Set down the data below from its first line to the line holding "Author COI Statement", inclusive; omit all pictures.
START Data
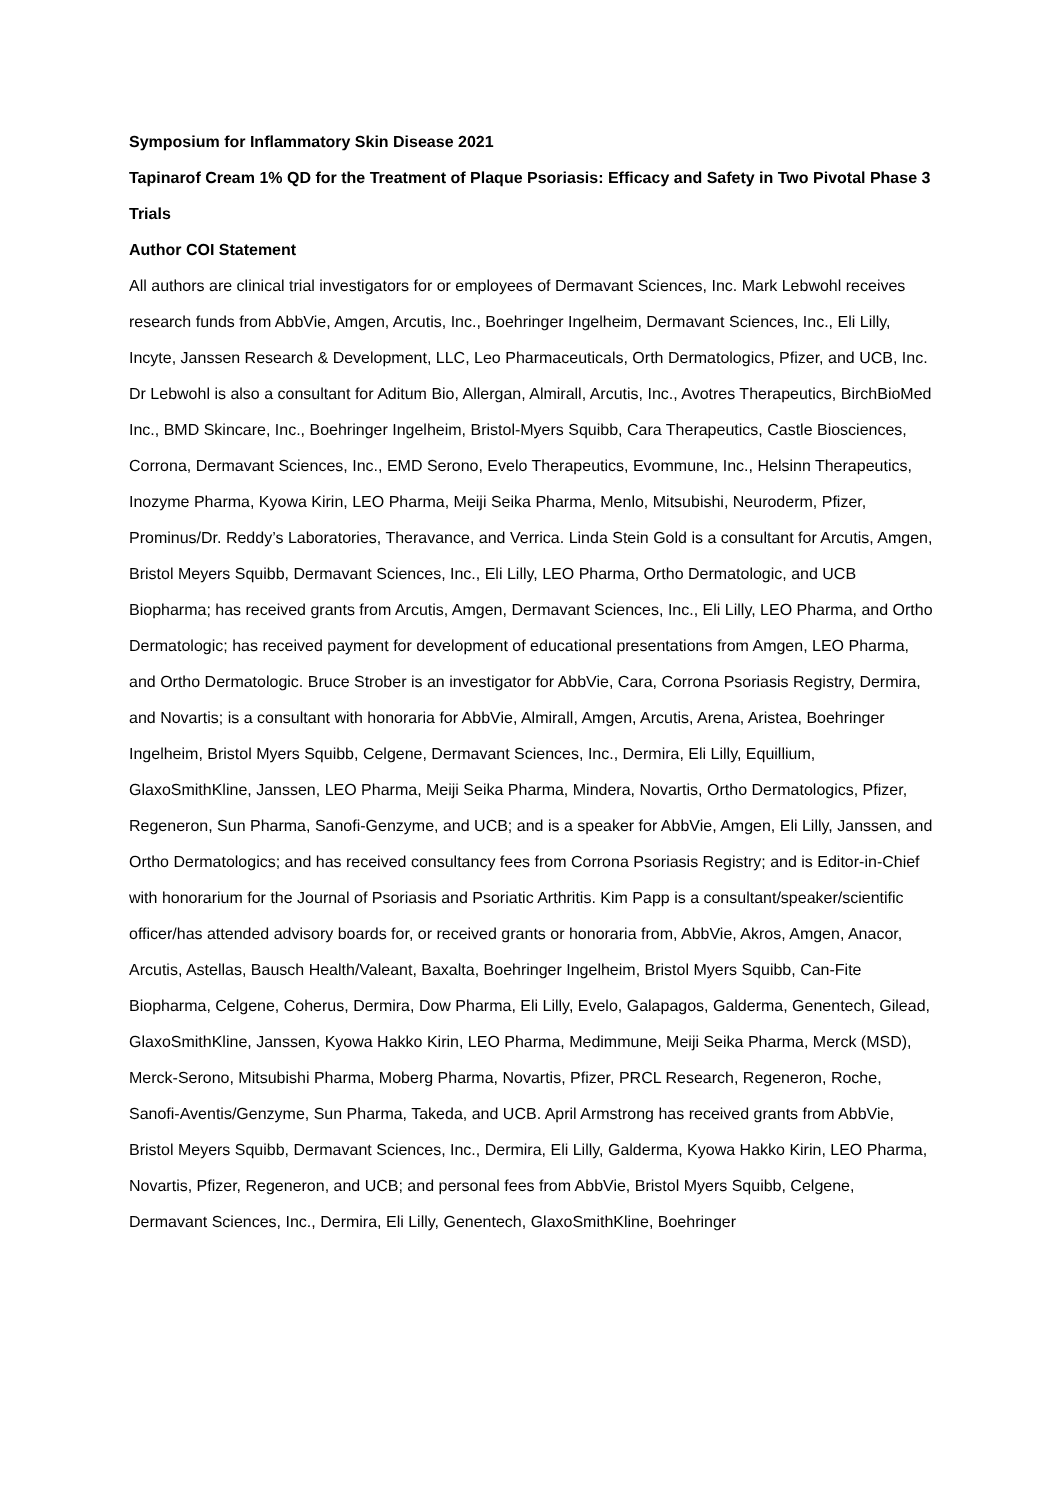Symposium for Inflammatory Skin Disease 2021
Tapinarof Cream 1% QD for the Treatment of Plaque Psoriasis: Efficacy and Safety in Two Pivotal Phase 3 Trials
Author COI Statement
All authors are clinical trial investigators for or employees of Dermavant Sciences, Inc. Mark Lebwohl receives research funds from AbbVie, Amgen, Arcutis, Inc., Boehringer Ingelheim, Dermavant Sciences, Inc., Eli Lilly, Incyte, Janssen Research & Development, LLC, Leo Pharmaceuticals, Orth Dermatologics, Pfizer, and UCB, Inc. Dr Lebwohl is also a consultant for Aditum Bio, Allergan, Almirall, Arcutis, Inc., Avotres Therapeutics, BirchBioMed Inc., BMD Skincare, Inc., Boehringer Ingelheim, Bristol-Myers Squibb, Cara Therapeutics, Castle Biosciences, Corrona, Dermavant Sciences, Inc., EMD Serono, Evelo Therapeutics, Evommune, Inc., Helsinn Therapeutics, Inozyme Pharma, Kyowa Kirin, LEO Pharma, Meiji Seika Pharma, Menlo, Mitsubishi, Neuroderm, Pfizer, Prominus/Dr. Reddy’s Laboratories, Theravance, and Verrica. Linda Stein Gold is a consultant for Arcutis, Amgen, Bristol Meyers Squibb, Dermavant Sciences, Inc., Eli Lilly, LEO Pharma, Ortho Dermatologic, and UCB Biopharma; has received grants from Arcutis, Amgen, Dermavant Sciences, Inc., Eli Lilly, LEO Pharma, and Ortho Dermatologic; has received payment for development of educational presentations from Amgen, LEO Pharma, and Ortho Dermatologic. Bruce Strober is an investigator for AbbVie, Cara, Corrona Psoriasis Registry, Dermira, and Novartis; is a consultant with honoraria for AbbVie, Almirall, Amgen, Arcutis, Arena, Aristea, Boehringer Ingelheim, Bristol Myers Squibb, Celgene, Dermavant Sciences, Inc., Dermira, Eli Lilly, Equillium, GlaxoSmithKline, Janssen, LEO Pharma, Meiji Seika Pharma, Mindera, Novartis, Ortho Dermatologics, Pfizer, Regeneron, Sun Pharma, Sanofi-Genzyme, and UCB; and is a speaker for AbbVie, Amgen, Eli Lilly, Janssen, and Ortho Dermatologics; and has received consultancy fees from Corrona Psoriasis Registry; and is Editor-in-Chief with honorarium for the Journal of Psoriasis and Psoriatic Arthritis. Kim Papp is a consultant/speaker/scientific officer/has attended advisory boards for, or received grants or honoraria from, AbbVie, Akros, Amgen, Anacor, Arcutis, Astellas, Bausch Health/Valeant, Baxalta, Boehringer Ingelheim, Bristol Myers Squibb, Can-Fite Biopharma, Celgene, Coherus, Dermira, Dow Pharma, Eli Lilly, Evelo, Galapagos, Galderma, Genentech, Gilead, GlaxoSmithKline, Janssen, Kyowa Hakko Kirin, LEO Pharma, Medimmune, Meiji Seika Pharma, Merck (MSD), Merck-Serono, Mitsubishi Pharma, Moberg Pharma, Novartis, Pfizer, PRCL Research, Regeneron, Roche, Sanofi-Aventis/Genzyme, Sun Pharma, Takeda, and UCB. April Armstrong has received grants from AbbVie, Bristol Meyers Squibb, Dermavant Sciences, Inc., Dermira, Eli Lilly, Galderma, Kyowa Hakko Kirin, LEO Pharma, Novartis, Pfizer, Regeneron, and UCB; and personal fees from AbbVie, Bristol Myers Squibb, Celgene, Dermavant Sciences, Inc., Dermira, Eli Lilly, Genentech, GlaxoSmithKline, Boehringer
END Data
### Response to the task
Symposium for Inflammatory Skin Disease 2021
Tapinarof Cream 1% QD for the Treatment of Plaque Psoriasis: Efficacy and Safety in Two Pivotal Phase 3 Trials
Author COI Statement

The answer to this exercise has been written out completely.